§ **MATERIAL TO PROCESS**:
· · · · · · ·

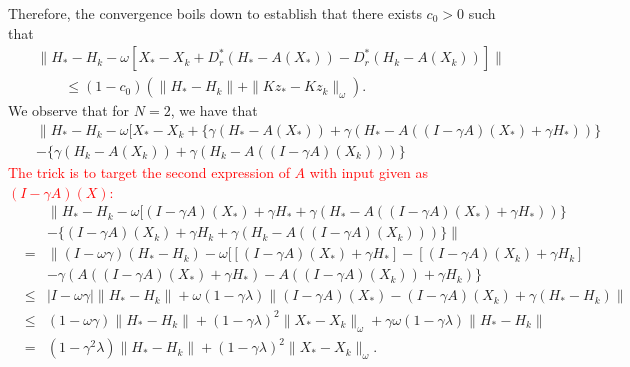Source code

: \begin{itemize}
Therefore, the convergence boils down to establish that there exists $c_0 > 0$ such that 
\begin{eqnarray*}
&& \|H_* - H_k - \omega [X_* - X_k + D_r^* (H_* - A(X_*)) - D_r^* (H_k - A(X_k))] \| \\
&&\qquad \leq (1 - c_0) \left ( \|H_{*} - H_{k}\| + \|Kz_* - Kz_{k}\|_{\omega} \right ). 
\end{eqnarray*}
We observe that for $N = 2$, we have that 
\begin{eqnarray*}
&&  \|H_* - H_k - \omega [X_* - X_k + \{ \gamma ( H_* - A(X_*) ) + \gamma (H_* - A((I - \gamma A)(X_*) + \gamma H_*)) \} \\
&& 
- \{ \gamma ( H_k - A(X_k)) + \gamma (H_k - A((I - \gamma A)(X_k))) \}
\end{eqnarray*}
\textcolor{red}{The trick is to target the second expression of $A$ with input given as $(I - \gamma A)(X)$:} 
\begin{eqnarray*}
&&  \|H_* - H_k - \omega [(I - \gamma A)(X_*) + \gamma H_* +  \gamma (H_* - A((I - \gamma A)(X_*) + \gamma H_*)) \} \\
&& 
- \{(I - \gamma A)(X_k) + \gamma H_k + \gamma (H_k - A((I - \gamma A)(X_k))) \} \| \\ 
&=& \|(I - \omega \gamma) (H_* - H_k) - \omega [[(I - \gamma A)(X_*) + \gamma H_*] - [(I - \gamma A)(X_k) + \gamma H_k] \\
&& - \gamma ( A((I - \gamma A)(X_*) + \gamma H_*) - A((I - \gamma A)(X_k)) + \gamma H_k) \} \\ 
&\leq& |I - \omega \gamma |\|H_* - H_k\| + \omega (1 - \gamma \lambda) \|(I - \gamma A)(X_*) - (I - \gamma A)(X_k) + \gamma (H_* - H_k)\| \\ 
&\leq& (1 - \omega \gamma) \|H_* - H_k\| + (1 - \gamma \lambda)^2 \|X_* - X_k\|_\omega + \gamma \omega (1 - \gamma \lambda) \|H_* - H_k\| \\ 
&=& (1 - \gamma^2 \lambda) \|H_* - H_k\| + (1 - \gamma \lambda)^2 \|X_* - X_k\|_\omega. 
\end{eqnarray*}





\end{itemize}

· · · · · · ·

§ **TASK DIRECTIONS**: From the entries above, return exactly the line containing "- c_0) \left", the line containing "A(X_*) ) + \gamma", and all lines between, and nothing else.

§ **RESULT FOR THIS TASK**:
&&\qquad \leq (1 - c_0) \left ( \|H_{*} - H_{k}\| + \|Kz_* - Kz_{k}\|_{\omega} \right ). 
\end{eqnarray*}
We observe that for $N = 2$, we have that 
\begin{eqnarray*}
&&  \|H_* - H_k - \omega [X_* - X_k + \{ \gamma ( H_* - A(X_*) ) + \gamma (H_* - A((I - \gamma A)(X_*) + \gamma H_*)) \} \\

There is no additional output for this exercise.